Expansion in the mining industry has been the most spectacular development in the north in the post-war period. New industries have been established at a number of places - bauxite development at Weipa and Gove, manganese at Groote Eylandt, iron ore on the northwest of Western Australia, and at two centres in the Northern Territory, and coal at two centres in central Queensland. In addition, considerable expansion has taken place at Mount Isa, involving private investment of some $130 million. In this case, the Government has made this development feasible by providing $34.5 million towards the cost of reconstruction of the railway to Townsville. In the case of the bauxite deposits at Gove in the Northern Territory, the Government has negotiated arrangements for development of the field by a company with 50 per cent. Australian equity and with conditions requiring establishment of a plant on the site to process bauxite into alumina.

The Commonwealth Government through its financial assistance in connection with the beef cattle roads has made an enormous contribution to the development of better road transport facilities throughout Northern Australia leading to a larger turn-off of cattle. Drought effects were alleviated by movement over these roads to better pastures. Since 1961-62, approval has been given for assistance totalling $41.5 million towards the construction and up-grading of roads for cattle transport in Queensland, Western Australia and the Northern Territory.

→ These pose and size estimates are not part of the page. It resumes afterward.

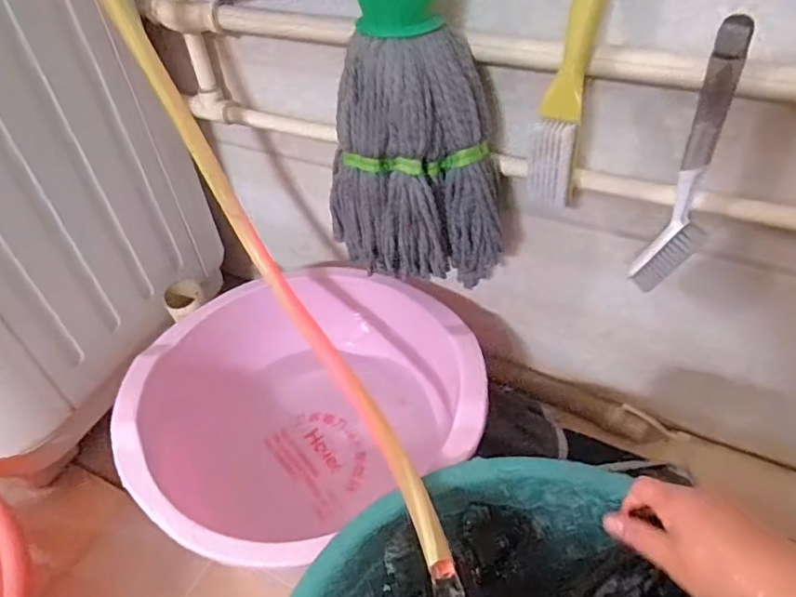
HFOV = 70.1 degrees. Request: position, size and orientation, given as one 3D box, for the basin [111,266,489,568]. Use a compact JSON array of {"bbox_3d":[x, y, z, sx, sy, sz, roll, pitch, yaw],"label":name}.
[{"bbox_3d":[-0.105,0.146,0.681,0.368,0.171,0.365,-2,46,3],"label":"basin"}]

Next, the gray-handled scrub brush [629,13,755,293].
[{"bbox_3d":[0.246,-0.103,0.472,0.048,0.233,0.038,16,49,19],"label":"gray-handled scrub brush"}]

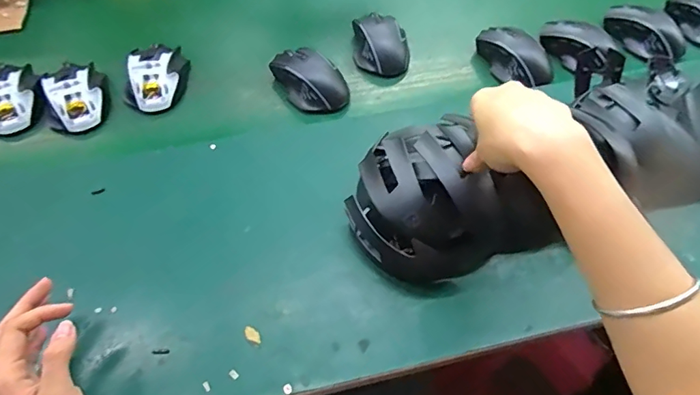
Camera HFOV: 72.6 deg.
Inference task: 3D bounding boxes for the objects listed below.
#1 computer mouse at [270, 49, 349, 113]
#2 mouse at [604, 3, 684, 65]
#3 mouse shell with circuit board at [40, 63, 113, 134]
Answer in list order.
[{"bbox_3d":[-0.053,-0.151,0.611,0.071,0.044,0.111,-34,61,-21],"label":"computer mouse"},{"bbox_3d":[0.414,-0.233,0.667,0.072,0.033,0.117,-23,58,-15],"label":"mouse"},{"bbox_3d":[-0.338,-0.127,0.590,0.070,0.032,0.092,-20,57,-13],"label":"mouse shell with circuit board"}]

The sugar industry which supports the bulk of the population in the north of Queensland has gone through a phase of expansion since 1950 with acreage and output both increasing by approximately 100 per cent. This expansion has been made possible by the successful negotiations of the Government which have enabled it to establish markets at home and abroad to absorb the increased output. Development of the industry over the past 15 years has led to substantial growth of cities and towns on the north Queensland coast and to development and modernisation of harbour and transport facilities.